Ghadfaffi blamed Al Qaeda for the revolt. Without exception, the revolts are not driven, in fact, not by bearded immans vowing jihads. They’re led by disaffected internet savvy and often disorganized youths. With their elders, they seek reforms and broader human freedoms. (Like Filipinos, they’ll find that disposing dictators is only a step in the tortuous transition to a more humane society.)
The Arab world reels from massive deficits in education, women rights, and freedom. UNDP’s Arab Human Development Report 2009, documents these obstacles, noted Viewpoint (PDI/Feb. 22).
“Per capita expenditure on education in Arab countries dropped from 20 percent of that in industrialized countries in 1980 to 10 percent in the mid-1990s. More than 60 million Arabs are illiterate. And Yemen could be the first country in the world to run out of water in 10 years.
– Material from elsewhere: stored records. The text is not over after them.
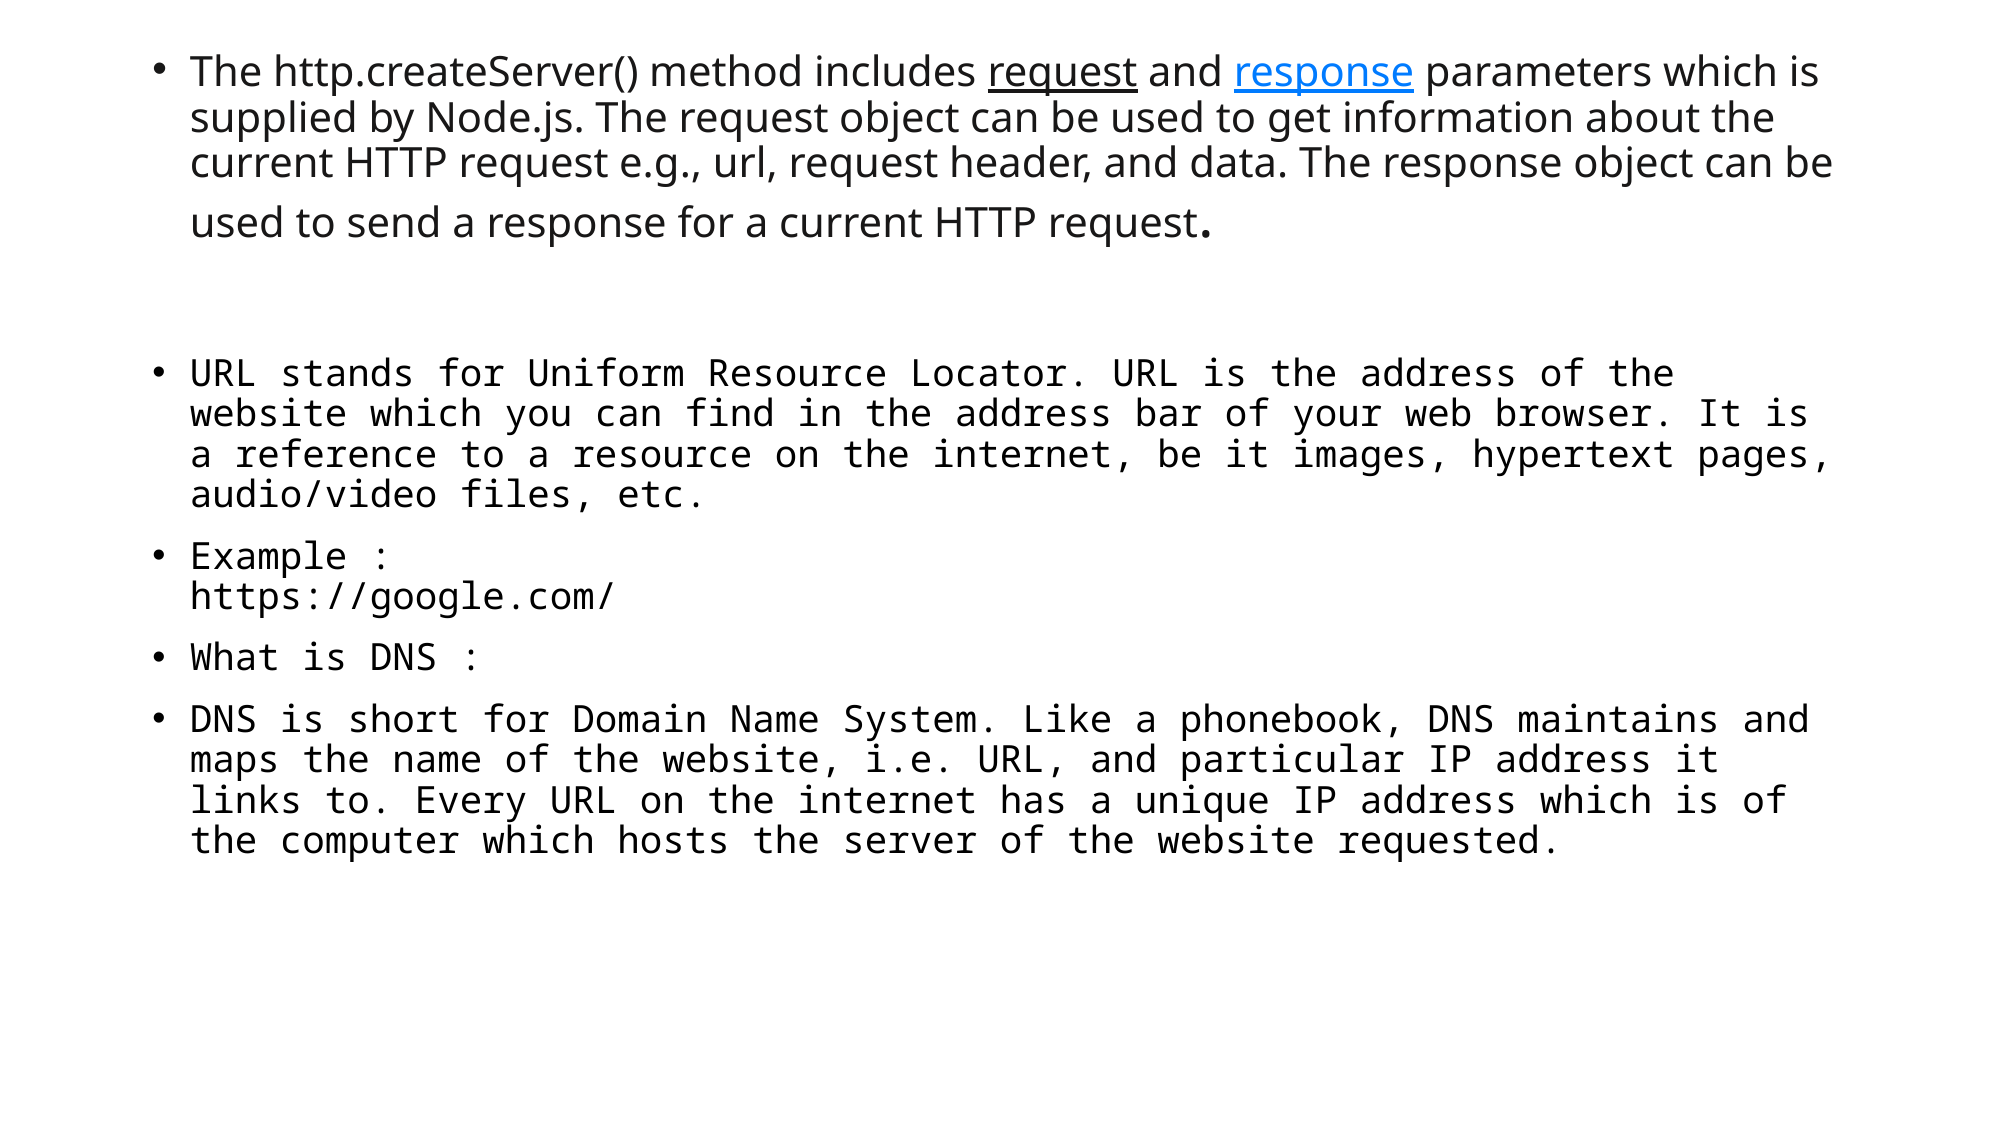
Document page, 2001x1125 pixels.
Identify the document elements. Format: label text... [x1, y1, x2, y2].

list The http.createServer() method includes request and response parameters which is supplied by Node.js. The request object can be used to get information about the current HTTP request e.g., url, request header, and data. The response object can be used to send a response for a current HTTP request. URL stands for Uniform Resource Locator. URL is the address of the website which you can find in the address bar of your web browser. It is a reference to a resource on the internet, be it images, hypertext pages, audio/video files, etc. Example : https://google.com/ What is DNS : DNS is short for Domain Name System. Like a phonebook, DNS maintains and maps the name of the website, i.e. URL, and particular IP address it links to. Every URL on the internet has a unique IP address which is of the computer which hosts the server of the website requested. [137, 37, 1863, 1014]
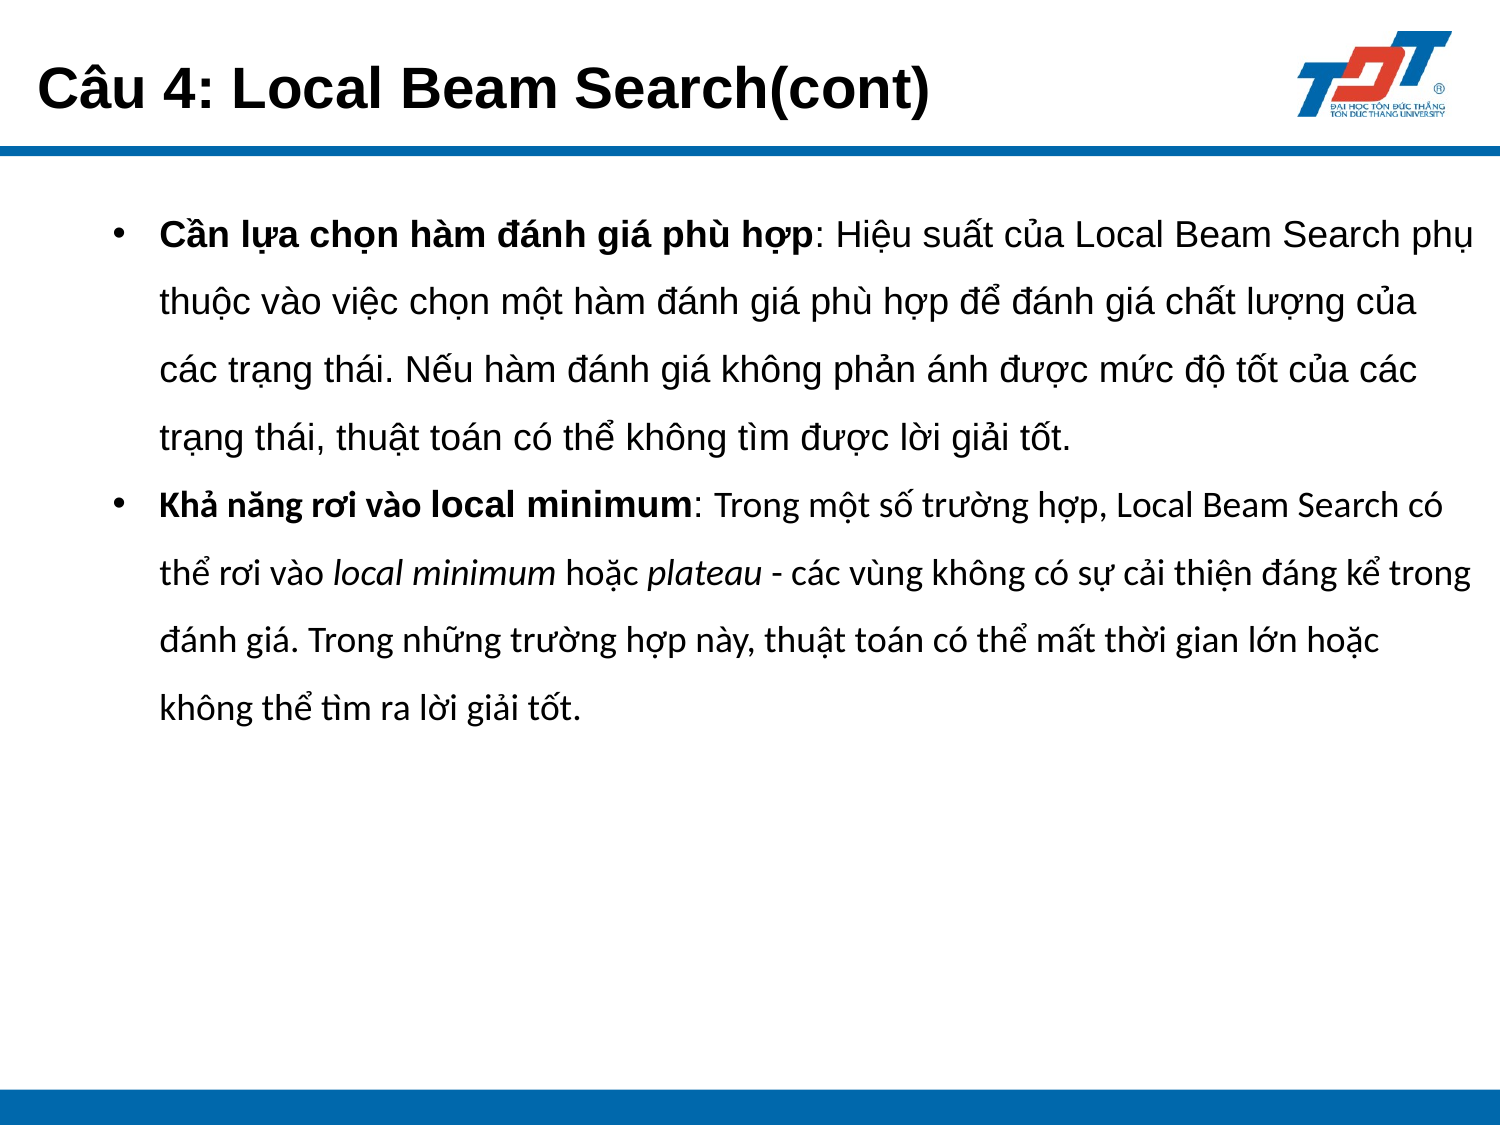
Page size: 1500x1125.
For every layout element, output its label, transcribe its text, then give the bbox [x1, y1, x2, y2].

picture [1297, 31, 1452, 117]
list Cần lựa chọn hàm đánh giá phù hợp: Hiệu suất của Local Beam Search phụ thuộc vào việc chọn một hàm đánh giá phù hợp để đánh giá chất lượng của các trạng thái. Nếu hàm đánh giá không phản ánh được mức độ tốt của các trạng thái, thuật toán có thể không tìm được lời giải tốt. Khả năng rơi vào local minimum: Trong một số trường hợp, Local Beam Search có thể rơi vào local minimum hoặc plateau - các vùng không có sự cải thiện đáng kể trong đánh giá. Trong những trường hợp này, thuật toán có thể mất thời gian lớn hoặc không thể tìm ra lời giải tốt. [37, 187, 1475, 801]
title Câu 4: Local Beam Search(cont) [37, 50, 1243, 121]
“This Arab Revolution of 2011 had a scent for the geography of grief and cruelty,” writes Foaud Ajami of John Hopkins School of Advanced International Studies in the New York Times. Arabs acquiesced to despots, their national security states…and culture of tyranny, greased with oil money.
“There is no marker that marks with precision when the Arab people grew weary of dictators…This rebellion was an inevitable response to stagnation of Arab economies…and a desire to be cleansed of guilt for having given in to despots for so long.”